Há uma semana, um clérigo na parte leste de Londres foi acusado de 'solicitar para matar' após alegadamente ter distribuído vídeos conclamando seus seguidores a atacarem os judeus ('Como você luta contra os judeus? Você mata os judeus.') Alguns dias depois, surgiu outro vídeo, mostrando o revoltante assassinato no Paquistão do jornalista americano Daniel Pearl. Ele foi mostrado sendo forçado a se ajoelhar e confessar que ele e seus pais eram judeus. Sua garganta foi então cortada. Sobre seu corpo contorcido, uma voz adverte: 'Outros americanos e judeus deveriam estar prontos a enfrentar um destino como o de Daniel Pearl.' Estas são apenas as notícias mais dignas de nota sobre uma onda de incidentes anti-judaicos que têm ocorrido no mundo nos últimos meses, afetando até mesmo a vida estudantil na Inglaterra. Isso não é polido nem requintado. É real, algo supremamente assassino.

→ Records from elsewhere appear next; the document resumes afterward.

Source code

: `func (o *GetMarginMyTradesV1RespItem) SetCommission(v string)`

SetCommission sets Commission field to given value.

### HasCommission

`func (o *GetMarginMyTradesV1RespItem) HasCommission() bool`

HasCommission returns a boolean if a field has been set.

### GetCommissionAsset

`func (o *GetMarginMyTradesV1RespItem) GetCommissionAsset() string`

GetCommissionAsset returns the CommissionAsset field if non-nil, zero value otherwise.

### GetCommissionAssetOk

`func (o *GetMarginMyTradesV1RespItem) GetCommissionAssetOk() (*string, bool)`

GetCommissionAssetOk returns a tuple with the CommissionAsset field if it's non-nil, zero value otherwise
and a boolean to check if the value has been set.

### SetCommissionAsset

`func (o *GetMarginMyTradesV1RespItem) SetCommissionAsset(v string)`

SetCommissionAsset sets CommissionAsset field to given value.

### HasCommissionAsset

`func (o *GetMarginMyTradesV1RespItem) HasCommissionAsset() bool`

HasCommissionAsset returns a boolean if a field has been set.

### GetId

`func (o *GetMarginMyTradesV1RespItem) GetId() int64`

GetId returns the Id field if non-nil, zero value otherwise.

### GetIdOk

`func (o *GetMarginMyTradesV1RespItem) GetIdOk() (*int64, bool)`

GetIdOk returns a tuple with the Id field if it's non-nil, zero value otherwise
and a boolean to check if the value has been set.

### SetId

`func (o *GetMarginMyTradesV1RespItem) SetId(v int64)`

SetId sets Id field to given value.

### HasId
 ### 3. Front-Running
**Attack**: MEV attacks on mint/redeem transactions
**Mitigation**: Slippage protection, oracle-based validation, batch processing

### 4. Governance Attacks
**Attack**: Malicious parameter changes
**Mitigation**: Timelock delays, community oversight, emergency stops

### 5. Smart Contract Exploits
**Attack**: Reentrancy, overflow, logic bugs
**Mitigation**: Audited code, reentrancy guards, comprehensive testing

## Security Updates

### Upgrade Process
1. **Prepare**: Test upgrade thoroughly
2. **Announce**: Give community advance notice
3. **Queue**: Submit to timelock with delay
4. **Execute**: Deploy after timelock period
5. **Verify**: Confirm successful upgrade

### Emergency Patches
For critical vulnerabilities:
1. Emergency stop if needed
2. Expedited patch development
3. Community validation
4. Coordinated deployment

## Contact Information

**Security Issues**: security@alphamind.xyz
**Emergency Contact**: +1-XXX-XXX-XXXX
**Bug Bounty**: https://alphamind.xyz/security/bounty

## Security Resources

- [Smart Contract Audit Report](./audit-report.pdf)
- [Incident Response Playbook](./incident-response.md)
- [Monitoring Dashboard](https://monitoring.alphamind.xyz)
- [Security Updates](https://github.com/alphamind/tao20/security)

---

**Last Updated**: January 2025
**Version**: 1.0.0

O anti-semitismo é inegavelmente a ideologia mais bem sucedida dos tempos modernos. O Fascismo chegou e desapareceu. O mesmo ocorreu com o Comunismo Soviético. O anti-semitismo veio e permaneceu. Seu sucesso deve-se ao fato de que, como um vírus, passa por mutações. Às vezes está dirigido contra os judeus como indivíduos. Atualmente é dirigido contra os judeus como um povo soberano. O fator comum é que aos judeus, exclusivamente, é negado o direito de existir, seja qual forma sua existência coletiva tome atualmente. Há uma linha direta que vai de 'Vocês, como judeus, não têm direito de viver entre nós' até 'Vocês não têm o direito de viver.'

O que me perturba é que, caso este ódio cumulativo fosse dirigido contra qualquer outra pessoa, a esquerda seria a primeira a protestar. Aprendemos alguma coisa com a História? Um ataque a judeus é um ataque contra a diferença, e um mundo que não tem lugar para diferença não tem lugar para a própria humanidade.